● Work to complete:
• A. In the passage on Canberra's origins, which city was given the parliament for a few years after Federation?
• B. Duplicate the stretch from "The idea for" through "of lockout laws." in the passage on Canberra's origins.

● Provided text:

* Begin *

Those who dislike parliament houses would do well to avoid Canberra, which boasts two of them (Image: Adz)

The idea for Canberra came about during the discussions that led to Australia’s Federation, when representatives from colonies other than New South Wales refused to agree to the capital being in its obvious location, Sydney. Sydneysiders readily agreed, believing that their city would be more vibrant and interesting without the presence of federal parliament, a belief that was vindicated until the recent introduction of lockout laws.

After Federation, Melbourne was given the parliament for a few years to placate the Victorians. During this period, a committee was tasked with choosing the ideal location for the new capital. They failed to agree, so the group instead achieved a classic Australian-style compromise that left everybody equally unhappy, and settled on an area in southern NSW that European settlers had hitherto ignored.

* End *

● Data lines:
* Begin *

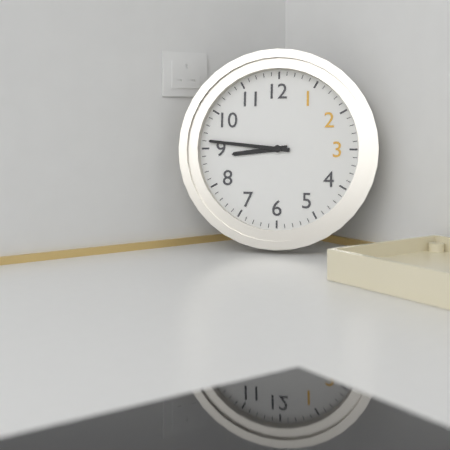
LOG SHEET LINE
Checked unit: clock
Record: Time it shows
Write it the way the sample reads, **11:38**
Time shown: **8:46**
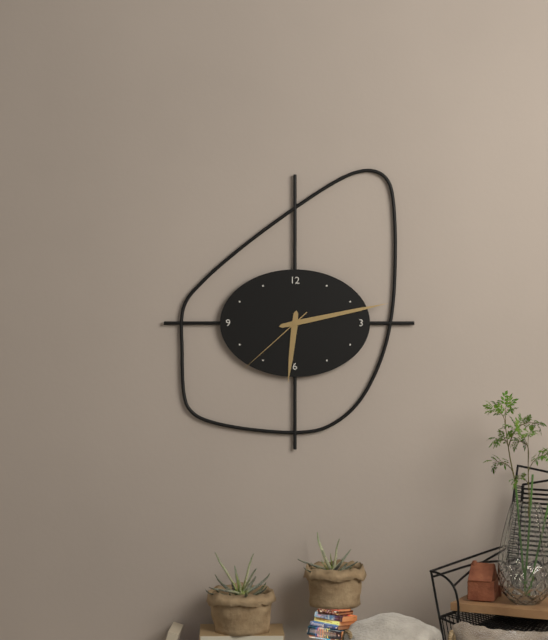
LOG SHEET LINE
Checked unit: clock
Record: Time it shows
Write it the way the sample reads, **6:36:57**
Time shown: **6:13:38**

* End *

● Task-by-task answers:
• A. Melbourne

• B.
The idea for Canberra came about during the discussions that led to Australia’s Federation, when representatives from colonies other than New South Wales refused to agree to the capital being in its obvious location, Sydney. Sydneysiders readily agreed, believing that their city would be more vibrant and interesting without the presence of federal parliament, a belief that was vindicated until the recent introduction of lockout laws.